Start of Provided text
Historical Trends: The 2020 Shock and Structural Decline

The historical data reveals a metro economy that has faced persistent displacement even outside of acute crises. From 2008 through 2019, the metro averaged approximately 17 WARN notices annually, representing the baseline of ongoing corporate restructuring and operational efficiency efforts. This steady-state layoff activity reflects industries in structural decline (print media, retail) and companies pursuing continuous efficiency improvements.

The year 2020 stands as an obvious inflection point, with 65 notices issued—nearly four times the annual average. This reflects the COVID-19 pandemic's impact on accommodation and food services, hospitality, and travel-related sectors. However, the subsequent decline to only 6 notices in 2021 indicates that the 2020 spike was largely cyclical rather than structural.

Since the 2020 pandemic shock, notice activity has returned to near-historical averages: 10 notices in 2022, 9 in 2023, 11 in 2024, and 11 through the observed period in 2025. This suggests that the metro has largely absorbed pandemic-era disruptions and returned to its underlying pattern of structural industry decline and corporate optimization.

The relative stability of layoff notices since 2015—aside from the 2020 pandemic spike—at roughly 10-18 notices annually (excluding 2020) suggests the metro has reached a new equilibrium where certain industries have already undergone substantial consolidation and are now stable, even if at lower employment levels.

Regional Economic Impact: Labor Market Resilience and Structural Challenges

Greater Indianapolis's labor market currently appears resilient according to headline metrics. The insured unemployment rate of 1.25 percent, down 35 percent year-over-year, and the broader unemployment rate of 4.3 percent suggest that displaced workers are finding reemployment relatively quickly. The four-week trend in jobless claims shows meaningful improvement, indicating that the metro's jobs market is absorbing layoff-displaced workers.

However, this apparent resilience masks important structural challenges. The persistence of manufacturing layoffs despite low unemployment suggests that workers are transitioning into lower-wage service sector employment rather than securing comparable manufacturing jobs. The continued displacement from transportation and logistics suggests that automation is permanently reducing the number of jobs available in these sectors, with workers either exiting the labor force or accepting wage reductions.

The concentration of layoffs among major employers—with Eli Lilly, Walmart, and logistics providers accounting for a disproportionate share—indicates vulnerability to company-specific decisions. If Eli Lilly were to undertake a major consolidation, or if a major retailer were to close distribution operations, the metro's labor market could experience acute stress despite current low unemployment rates.
End of Provided text
■ **What the exercise asks**:
Answer these from the text on Indianapolis layoffs above:
(a) How many WARN notices were issued in 2021?
(b) What insured unemployment rate does the text report?
(c) Which employers are named as accounting for a disproportionate share of layoffs?
Start of Information shown
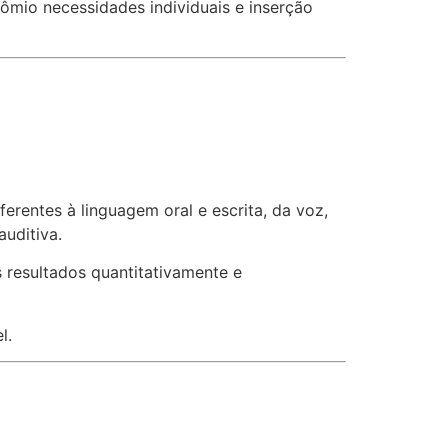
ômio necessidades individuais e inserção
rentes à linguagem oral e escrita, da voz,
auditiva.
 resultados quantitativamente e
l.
End of Information shown
Start of Information shown
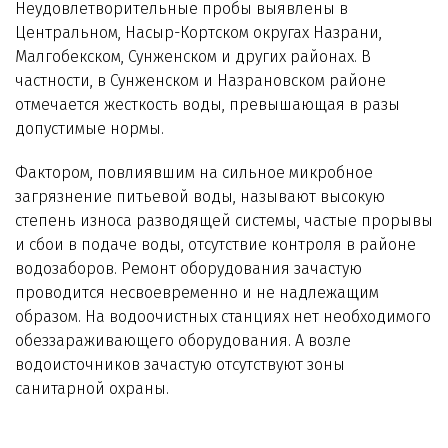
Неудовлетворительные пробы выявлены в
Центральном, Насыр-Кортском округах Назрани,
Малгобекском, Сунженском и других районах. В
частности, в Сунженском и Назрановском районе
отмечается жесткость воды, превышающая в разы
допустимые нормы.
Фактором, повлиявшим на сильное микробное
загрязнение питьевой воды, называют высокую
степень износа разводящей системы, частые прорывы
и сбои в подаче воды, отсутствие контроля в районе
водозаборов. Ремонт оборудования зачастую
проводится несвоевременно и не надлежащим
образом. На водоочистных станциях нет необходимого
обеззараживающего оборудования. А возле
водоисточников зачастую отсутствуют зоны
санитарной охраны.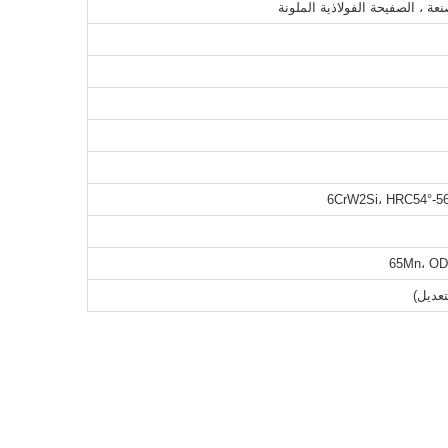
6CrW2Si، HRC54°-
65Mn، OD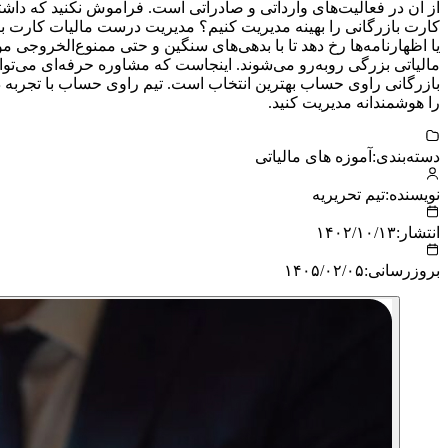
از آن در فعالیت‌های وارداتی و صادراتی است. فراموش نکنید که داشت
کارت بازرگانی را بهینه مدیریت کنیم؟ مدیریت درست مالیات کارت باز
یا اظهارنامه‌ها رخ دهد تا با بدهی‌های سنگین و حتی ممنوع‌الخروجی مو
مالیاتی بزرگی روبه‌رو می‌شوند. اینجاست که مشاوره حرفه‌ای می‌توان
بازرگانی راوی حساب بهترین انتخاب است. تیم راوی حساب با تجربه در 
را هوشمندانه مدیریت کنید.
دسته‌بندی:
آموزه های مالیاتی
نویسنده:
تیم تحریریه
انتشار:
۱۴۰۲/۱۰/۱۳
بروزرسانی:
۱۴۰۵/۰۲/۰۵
End of Information shown
Start of Information shown
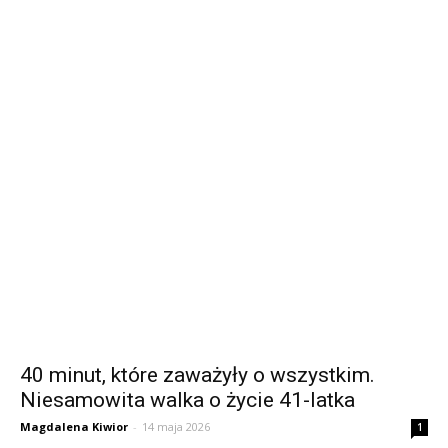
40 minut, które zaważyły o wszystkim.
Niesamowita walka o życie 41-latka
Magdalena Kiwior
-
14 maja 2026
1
End of Information shown
■ **Expected answer**:
(a) 6 notices.
(b) 1.25 percent.
(c) Eli Lilly, Walmart, and logistics providers.